Pedido feito 1 :: As afirmações (a), (b) e (c) concordam com o artigo sobre ativismo judicial? Responda sim ou não a cada uma, citando literalmente as palavras do artigo que decidem. (a) Segundo Barroso, o marco filosófico do neoconstitucionalismo é o pós-positivismo. (b) O artigo examina a teoria dos subsistemas sociais na perspectiva de Luís Roberto Barroso. (c) O tema do controle judicial de políticas públicas vem perdendo relevância.
Pedido feito 2 :: Copie literalmente o trecho do artigo sobre ativismo judicial, começando por "SUMÁRIO: Introdução. 1." e seguindo até "do sistema social.".

Trecho fornecido ::

┌──

RESUMO: O presente artigo trata do debate entre o ativismo judicial e seus críticos. Analisa-se a doutrina da efetividade das normas constitucionais, o neoconstitucionalismo e o mínimo existencial dos direitos fundamentais. Por outro lado, trata da ditadura da toga, da teoria dos subsistemas sociais na perspectiva de Niklas Luhmann e da tecnocracia.
Palavras-chave: Controle Judicial de Políticas Públicas; Custos dos Direitos; Ativismo Judicial; Mínimo existencial; Neoconstitucionalismo; Ditadura da Toga; Luhmann; Subsistemas Sociais; Tecnocracia.
SUMÁRIO: Introdução. 1. Controle Social de Políticas Públicas. 2. Neoconstitucionalismo, Ativismo Judicial e a Doutrina da Efetividade das Normas Constitucionais. 3. Ditadura da Toga. 4. Teoria dos Subsistemas Sociais. 5. Tecnocracia. 6. Conclusão.
Introdução
O presente artigo trata do debate entre o ativismo judicial e seus críticos.
Pretende-se trazer um contraponto entre as duas concepções, demonstrando tanto os aspectos positivos de uma maior ingerência do Poder Judiciário nas Políticas Públicas, quanto as possíveis distorções que traz para a unidade e coerência do sistema social.
1. Controle Judicial de Políticas Públicas:
O tema do controle judicial de políticas públicas vem sendo ostensivamente tratado e se torna cada dia mais atual e relevante, devendo o debate ser aprofundado até suas raízes filosóficas, o que possibilita a compreensão mais ampla do problema, em busca de uma solução.
2. Neoconstitucionalismo, Ativismo Judicial e a Doutrina da Efetividade das Normas Constitucionais.
O ativismo judicial está intrinsecamente relacionado ao paradigma do neoconstitucionalismo que, conforme Luís Roberto Barroso, tem como marco histórico a formação do Estado Constitucional de Direito; como marco filosófico o pós-positivismo, com a centralidade dos direitos fundamentais e a reaproximação entre Direito e ética e como marco teórico, o conjunto de mudanças que incluem a força normativa da Constituição, a expansão da jurisdição constitucional e o desenvolvimento de uma nova dogmática da interpretação constitucional.
Assim, uma maior atuação do Poder Judiciário para efetivar os direitos fundamentais, em especial quando se trata do seu núcleo duro, referente aos direitos do mínimo existencial, é perfeitamente defensável, tendo base filosófica sólida e resultando da superação do positivismo, ao ampliar a força normativa dos princípios.

└──

Material recolhido ::
┌──

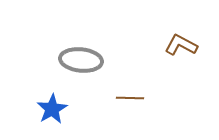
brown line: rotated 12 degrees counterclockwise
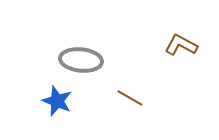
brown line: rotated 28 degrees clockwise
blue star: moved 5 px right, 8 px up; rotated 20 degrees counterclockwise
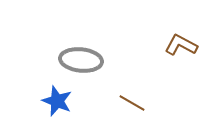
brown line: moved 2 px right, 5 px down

└──

Resultado correto 1 ::
(a) Sim: "como marco filosófico o pós-positivismo".
(b) Não: "da teoria dos subsistemas sociais na perspectiva de Niklas Luhmann".
(c) Não: "se torna cada dia mais atual e relevante".

Resultado correto 2 ::
SUMÁRIO: Introdução. 1. Controle Social de Políticas Públicas. 2. Neoconstitucionalismo, Ativismo Judicial e a Doutrina da Efetividade das Normas Constitucionais. 3. Ditadura da Toga. 4. Teoria dos Subsistemas Sociais. 5. Tecnocracia. 6. Conclusão.
Introdução
O presente artigo trata do debate entre o ativismo judicial e seus críticos.
Pretende-se trazer um contraponto entre as duas concepções, demonstrando tanto os aspectos positivos de uma maior ingerência do Poder Judiciário nas Políticas Públicas, quanto as possíveis distorções que traz para a unidade e coerência do sistema social.